(TASK BRIEF)
Rewrite the rows from the first one through the line that contains "scientific name: Chenopodium album", putting "division" wherever "phylum" appears and changing nothing else.

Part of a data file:
============================================================
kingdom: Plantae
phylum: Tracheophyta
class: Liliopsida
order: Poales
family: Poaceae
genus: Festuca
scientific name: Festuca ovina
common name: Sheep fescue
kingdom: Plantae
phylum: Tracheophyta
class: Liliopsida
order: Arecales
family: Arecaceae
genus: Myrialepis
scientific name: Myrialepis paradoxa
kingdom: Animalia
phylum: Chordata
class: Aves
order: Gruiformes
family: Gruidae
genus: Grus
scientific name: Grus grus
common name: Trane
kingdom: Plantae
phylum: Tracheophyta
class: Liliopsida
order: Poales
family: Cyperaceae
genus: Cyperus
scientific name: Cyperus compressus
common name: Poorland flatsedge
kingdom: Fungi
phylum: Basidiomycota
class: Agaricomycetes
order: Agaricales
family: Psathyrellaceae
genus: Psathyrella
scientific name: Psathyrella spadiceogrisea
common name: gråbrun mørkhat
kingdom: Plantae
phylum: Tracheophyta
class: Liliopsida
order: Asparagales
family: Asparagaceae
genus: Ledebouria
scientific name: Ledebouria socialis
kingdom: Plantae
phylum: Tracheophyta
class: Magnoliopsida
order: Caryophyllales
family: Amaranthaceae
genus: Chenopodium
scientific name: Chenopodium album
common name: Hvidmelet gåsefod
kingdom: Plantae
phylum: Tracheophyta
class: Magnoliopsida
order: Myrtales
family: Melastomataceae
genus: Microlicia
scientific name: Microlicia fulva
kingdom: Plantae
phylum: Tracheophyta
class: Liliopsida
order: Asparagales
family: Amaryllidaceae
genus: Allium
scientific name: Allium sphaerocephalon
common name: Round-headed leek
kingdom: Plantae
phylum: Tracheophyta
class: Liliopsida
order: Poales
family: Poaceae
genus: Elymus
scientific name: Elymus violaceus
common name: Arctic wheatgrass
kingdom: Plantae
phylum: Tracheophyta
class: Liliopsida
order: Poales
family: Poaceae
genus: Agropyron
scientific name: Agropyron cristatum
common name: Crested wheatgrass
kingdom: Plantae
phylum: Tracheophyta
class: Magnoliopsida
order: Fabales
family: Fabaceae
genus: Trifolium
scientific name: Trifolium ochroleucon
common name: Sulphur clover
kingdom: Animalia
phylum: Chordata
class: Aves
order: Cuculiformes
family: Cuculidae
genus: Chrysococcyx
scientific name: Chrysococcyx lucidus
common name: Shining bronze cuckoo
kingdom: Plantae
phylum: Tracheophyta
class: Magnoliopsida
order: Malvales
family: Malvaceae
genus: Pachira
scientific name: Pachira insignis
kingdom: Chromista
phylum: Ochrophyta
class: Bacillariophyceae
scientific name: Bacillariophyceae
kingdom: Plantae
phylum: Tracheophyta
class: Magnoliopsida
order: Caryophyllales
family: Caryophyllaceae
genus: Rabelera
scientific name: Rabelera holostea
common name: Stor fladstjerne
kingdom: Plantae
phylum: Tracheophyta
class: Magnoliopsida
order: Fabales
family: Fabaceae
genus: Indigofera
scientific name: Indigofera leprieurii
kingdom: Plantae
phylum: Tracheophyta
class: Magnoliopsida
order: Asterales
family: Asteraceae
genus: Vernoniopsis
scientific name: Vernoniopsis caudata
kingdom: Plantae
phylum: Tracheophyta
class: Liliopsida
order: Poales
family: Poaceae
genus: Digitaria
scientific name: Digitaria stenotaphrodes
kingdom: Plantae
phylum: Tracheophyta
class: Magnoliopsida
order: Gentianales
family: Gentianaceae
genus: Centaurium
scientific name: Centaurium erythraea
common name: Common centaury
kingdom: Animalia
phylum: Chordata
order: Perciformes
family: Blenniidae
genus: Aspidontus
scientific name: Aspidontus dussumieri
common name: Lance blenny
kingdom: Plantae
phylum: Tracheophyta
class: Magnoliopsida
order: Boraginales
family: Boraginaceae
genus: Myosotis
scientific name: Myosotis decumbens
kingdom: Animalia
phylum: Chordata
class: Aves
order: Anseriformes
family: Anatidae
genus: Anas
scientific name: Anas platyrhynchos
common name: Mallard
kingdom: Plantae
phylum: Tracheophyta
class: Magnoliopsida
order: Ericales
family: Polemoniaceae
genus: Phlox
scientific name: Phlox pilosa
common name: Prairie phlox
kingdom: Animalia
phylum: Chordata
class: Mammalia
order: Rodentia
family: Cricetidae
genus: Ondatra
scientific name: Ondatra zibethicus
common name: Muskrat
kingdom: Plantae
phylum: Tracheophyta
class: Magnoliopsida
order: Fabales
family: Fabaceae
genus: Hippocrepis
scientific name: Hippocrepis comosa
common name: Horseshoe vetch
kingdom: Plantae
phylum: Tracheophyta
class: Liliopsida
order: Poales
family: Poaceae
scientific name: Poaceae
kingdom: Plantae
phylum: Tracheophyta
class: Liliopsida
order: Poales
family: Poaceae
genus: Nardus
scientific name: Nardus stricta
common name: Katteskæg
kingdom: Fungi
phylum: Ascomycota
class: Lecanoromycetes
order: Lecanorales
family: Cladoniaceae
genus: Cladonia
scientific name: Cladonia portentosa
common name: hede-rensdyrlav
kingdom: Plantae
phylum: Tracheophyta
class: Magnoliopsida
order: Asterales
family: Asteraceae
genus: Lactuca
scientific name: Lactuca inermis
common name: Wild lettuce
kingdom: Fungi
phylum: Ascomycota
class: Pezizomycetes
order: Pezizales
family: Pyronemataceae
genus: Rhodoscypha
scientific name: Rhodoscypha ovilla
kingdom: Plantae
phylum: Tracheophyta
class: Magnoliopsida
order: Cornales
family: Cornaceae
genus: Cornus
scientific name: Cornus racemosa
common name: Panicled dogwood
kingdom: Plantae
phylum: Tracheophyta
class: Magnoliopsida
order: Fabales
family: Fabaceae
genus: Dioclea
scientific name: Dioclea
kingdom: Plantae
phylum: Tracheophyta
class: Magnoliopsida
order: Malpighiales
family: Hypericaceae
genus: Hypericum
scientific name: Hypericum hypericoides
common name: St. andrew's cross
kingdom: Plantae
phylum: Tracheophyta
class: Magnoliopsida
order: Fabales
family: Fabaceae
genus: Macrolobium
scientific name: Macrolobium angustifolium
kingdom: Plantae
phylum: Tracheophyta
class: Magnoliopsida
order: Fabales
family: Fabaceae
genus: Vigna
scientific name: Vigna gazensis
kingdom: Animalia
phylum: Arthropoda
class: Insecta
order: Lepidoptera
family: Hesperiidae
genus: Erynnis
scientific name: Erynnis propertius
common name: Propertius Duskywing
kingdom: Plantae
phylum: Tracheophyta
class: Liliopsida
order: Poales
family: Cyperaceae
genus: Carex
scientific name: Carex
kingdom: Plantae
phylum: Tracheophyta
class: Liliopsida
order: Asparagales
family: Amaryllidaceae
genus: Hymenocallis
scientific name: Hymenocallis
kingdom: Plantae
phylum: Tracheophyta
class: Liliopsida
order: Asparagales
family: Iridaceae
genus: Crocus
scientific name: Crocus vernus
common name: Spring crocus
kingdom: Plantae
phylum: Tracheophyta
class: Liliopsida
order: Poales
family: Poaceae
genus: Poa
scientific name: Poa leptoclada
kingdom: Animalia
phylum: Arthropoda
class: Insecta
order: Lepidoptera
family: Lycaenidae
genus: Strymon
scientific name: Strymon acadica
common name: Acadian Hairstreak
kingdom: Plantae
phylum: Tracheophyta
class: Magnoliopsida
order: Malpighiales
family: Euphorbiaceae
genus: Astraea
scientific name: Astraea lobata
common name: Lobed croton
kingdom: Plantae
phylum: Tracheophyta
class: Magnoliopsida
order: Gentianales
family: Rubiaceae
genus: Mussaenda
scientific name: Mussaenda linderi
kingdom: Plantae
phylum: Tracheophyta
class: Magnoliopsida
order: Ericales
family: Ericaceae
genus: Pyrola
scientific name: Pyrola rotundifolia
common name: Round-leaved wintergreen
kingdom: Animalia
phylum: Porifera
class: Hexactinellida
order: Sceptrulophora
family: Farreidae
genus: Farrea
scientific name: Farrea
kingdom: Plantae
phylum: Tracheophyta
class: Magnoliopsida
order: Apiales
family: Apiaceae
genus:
============================================================
(WRITTEN SOLUTION)
kingdom: Plantae
division: Tracheophyta
class: Liliopsida
order: Poales
family: Poaceae
genus: Festuca
scientific name: Festuca ovina
common name: Sheep fescue
kingdom: Plantae
division: Tracheophyta
class: Liliopsida
order: Arecales
family: Arecaceae
genus: Myrialepis
scientific name: Myrialepis paradoxa
kingdom: Animalia
division: Chordata
class: Aves
order: Gruiformes
family: Gruidae
genus: Grus
scientific name: Grus grus
common name: Trane
kingdom: Plantae
division: Tracheophyta
class: Liliopsida
order: Poales
family: Cyperaceae
genus: Cyperus
scientific name: Cyperus compressus
common name: Poorland flatsedge
kingdom: Fungi
division: Basidiomycota
class: Agaricomycetes
order: Agaricales
family: Psathyrellaceae
genus: Psathyrella
scientific name: Psathyrella spadiceogrisea
common name: gråbrun mørkhat
kingdom: Plantae
division: Tracheophyta
class: Liliopsida
order: Asparagales
family: Asparagaceae
genus: Ledebouria
scientific name: Ledebouria socialis
kingdom: Plantae
division: Tracheophyta
class: Magnoliopsida
order: Caryophyllales
family: Amaranthaceae
genus: Chenopodium
scientific name: Chenopodium album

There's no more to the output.